That harsh environment took its toll on the players. You had play by the rules — pay off the union bosses so you could hire immigrant labor for demolition work, support Democratic pols because they could kill or delay your projects, hire viciously competent attorneys to protect your interests, pay off the building inspectors who could hold up your projects and do what you had to do to pull a building out of the ground. Once finished, you had a whole new set of problems — they’re called tenants.

The big takeaway, as one of the players told me decades ago: “Everybody lies to you, even when they think they’re telling the truth.”

If you think that Trump has no core beliefs, think again.

Like any developer, he despises the regulatory thicket that constrains and inhibits almost every business. He distrusts liberal politicians, and believes that their policies cripple economic growth. When he say he’ll “drain the swamp,” that’s what he means. And it may be that his policy imperatives will strongly benefit Colorado Springs, Pueblo and the Pikes Peak region.

It seems virtually certain that Trump’s pick to head the EPA, Oklahoma Attorney General Scott Pruitt, will quickly drop the EPA’s stormwater lawsuit against Colorado Springs. On the Oklahoma state website, Pruitt is described as “a leading advocate against the EPA’s activist agenda.” That’s good news for the city, if not for environmentalism.

Trump’s background may have led him to believe that the world is a dangerous and violent place, one where the strong need to get stronger.

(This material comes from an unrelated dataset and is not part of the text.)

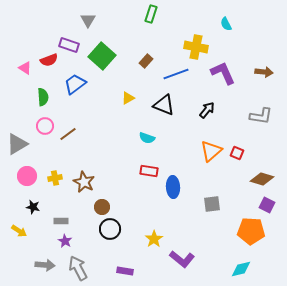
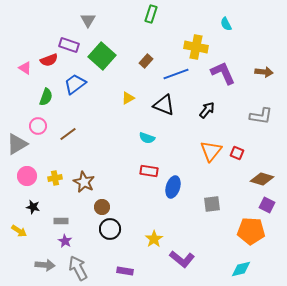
green semicircle at (43, 97): moved 3 px right; rotated 24 degrees clockwise
pink circle at (45, 126): moved 7 px left
orange triangle at (211, 151): rotated 10 degrees counterclockwise
blue ellipse at (173, 187): rotated 20 degrees clockwise
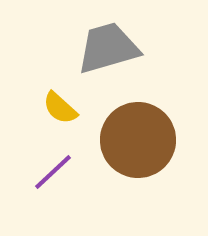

More military spending and better pay for the men and women in uniform means more disposable income in our region. It may also mean more spending on cybersecurity, now one of the fastest-growing segments of the local economy.

Trump’s decision to move forward with the Dakota Access and Keystone XL pipelines was no surprise, but his insistence that both projects use American steel was a welcome twist. Similar requirements on other ongoing projects might create new markets and better prices for Pueblo steelmaker Evraz, which operates a seamless casing mill in Pueblo and manufactures other oil country tubular goods at three Canadian sites.

In signing an executive order on Tuesday to speed up environmental reviews of other infrastructure projects, Trump complained about the “incredibly cumbersome, long, horrible permitting process…the regulatory process in this country has become a tangled-up mess,” he said.

Pruitt is clearly on the same page as his new boss. Expect him to expedite the environmental impact study for the Interstate 25 expansion between Monument and Castle Rock, lopping off at least a year of delay.